Here are the built-in specifications

Type Variables

Python:

from typing import TypeVar
T = TypeVar("T")
# reads l
# pre len(l) > 0
# post res1 == l[0]
def first(l: list[T]) -> T:
  return l[0]

Dafny:

function method first<T>(l: list<T>): (res1: T)
  reads l
  requires (l.len() > 0)
  ensures (res1 == l.atIndex(0)) 
{
  l.atIndex(0) 
}

Assumptions:

  • type variables are only declared at the top level of the program
  • all functions make use of any declared type variables

Type variables are supported via Dafny’s generic types. All top level assignment statements are checked for whether their assignment target is a call expression declaring a type variable, obtaining a list of type variables in the entire program. All Dafny functions are then parameterized with all the variables in the list.

Type Synonyms

Python:

ConnectionOptions = dict[str, str]
Address = tuple[int, int]
Server = tuple[Address, Address]

Dafny:

type ConnectionOptions = map<string, string>
type Address = (int, int)
type Server = (Address, Address)

A type synonym declaration can be recognized by checking the right-hand-side of an as- signment. Their identifiers are stored in a set of strings. All assignments are then checked for whether their right-hand-side contains any such identifier. If so, the assignment is assumed to be a type synonym declaration and converted appropriately to Dafny.

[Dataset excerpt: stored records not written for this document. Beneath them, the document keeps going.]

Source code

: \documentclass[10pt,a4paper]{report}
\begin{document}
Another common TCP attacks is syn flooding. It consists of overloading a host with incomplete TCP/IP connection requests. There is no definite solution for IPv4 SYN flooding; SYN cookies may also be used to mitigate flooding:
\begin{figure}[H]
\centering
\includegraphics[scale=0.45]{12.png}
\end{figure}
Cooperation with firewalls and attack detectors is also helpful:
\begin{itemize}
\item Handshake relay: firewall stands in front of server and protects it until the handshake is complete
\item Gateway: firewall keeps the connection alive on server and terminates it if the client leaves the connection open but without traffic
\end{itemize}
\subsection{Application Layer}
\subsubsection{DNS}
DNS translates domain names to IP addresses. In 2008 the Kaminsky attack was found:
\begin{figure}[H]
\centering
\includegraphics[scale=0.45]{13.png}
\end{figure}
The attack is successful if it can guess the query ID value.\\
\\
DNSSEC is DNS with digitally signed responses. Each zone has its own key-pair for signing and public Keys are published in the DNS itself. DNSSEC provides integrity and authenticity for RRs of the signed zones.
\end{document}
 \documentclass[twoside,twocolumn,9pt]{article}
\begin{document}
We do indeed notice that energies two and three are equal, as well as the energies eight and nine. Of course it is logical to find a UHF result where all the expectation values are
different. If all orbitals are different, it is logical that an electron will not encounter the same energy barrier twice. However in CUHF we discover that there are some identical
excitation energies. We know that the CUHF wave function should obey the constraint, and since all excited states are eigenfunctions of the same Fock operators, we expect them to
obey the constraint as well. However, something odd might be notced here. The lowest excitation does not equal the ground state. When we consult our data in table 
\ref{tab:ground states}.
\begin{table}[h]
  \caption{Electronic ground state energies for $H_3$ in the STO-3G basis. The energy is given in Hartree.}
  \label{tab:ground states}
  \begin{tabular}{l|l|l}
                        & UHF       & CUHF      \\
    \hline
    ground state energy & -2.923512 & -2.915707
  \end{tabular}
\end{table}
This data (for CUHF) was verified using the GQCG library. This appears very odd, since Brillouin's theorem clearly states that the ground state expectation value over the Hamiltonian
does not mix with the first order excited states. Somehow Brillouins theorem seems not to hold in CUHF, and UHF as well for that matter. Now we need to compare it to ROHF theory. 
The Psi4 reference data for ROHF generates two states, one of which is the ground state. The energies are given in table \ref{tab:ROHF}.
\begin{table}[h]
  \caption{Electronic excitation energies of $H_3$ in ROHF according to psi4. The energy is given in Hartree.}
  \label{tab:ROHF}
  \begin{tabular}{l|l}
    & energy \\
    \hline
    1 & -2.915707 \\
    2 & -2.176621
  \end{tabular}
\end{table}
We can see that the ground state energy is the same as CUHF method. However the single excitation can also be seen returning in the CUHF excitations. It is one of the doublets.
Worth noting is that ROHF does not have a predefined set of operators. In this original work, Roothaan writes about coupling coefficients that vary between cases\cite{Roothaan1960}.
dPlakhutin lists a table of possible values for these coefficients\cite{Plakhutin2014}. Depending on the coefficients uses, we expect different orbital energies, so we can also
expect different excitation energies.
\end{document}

Function Calls in Specifications

# post res == x
def f(x: int) -> int: 
  return x

i = 10
# invariant 0 <= i and i <= 10 
# invariant i == f(i)
while 0 < i:
  i=i-1

This is a limitation imposed by Dafny which does not support methods in specifications. To mitigate this, functions which contain a single return statement or expression are translated to Dafny function methods instead, which can be used in specifications. This is done by pattern matching on the bodies of all functions in the program.

Otherwise, functions are not supported in specifications.

Function Calls in Expressions

method one() returns (res: int)
    ensures res == 1
{
  return 1;
}
method call_one() {
  var a := 10 * one();
}

Such calls are not supported by Dafny. To support them, the following rewriting rules are used:

  1. insert an assignment statement immediately before the statement in which the expression occurs and whose right-hand side is the method call
  2. replace the method call in the expression context with the identifier of the new assignment inserted in 1.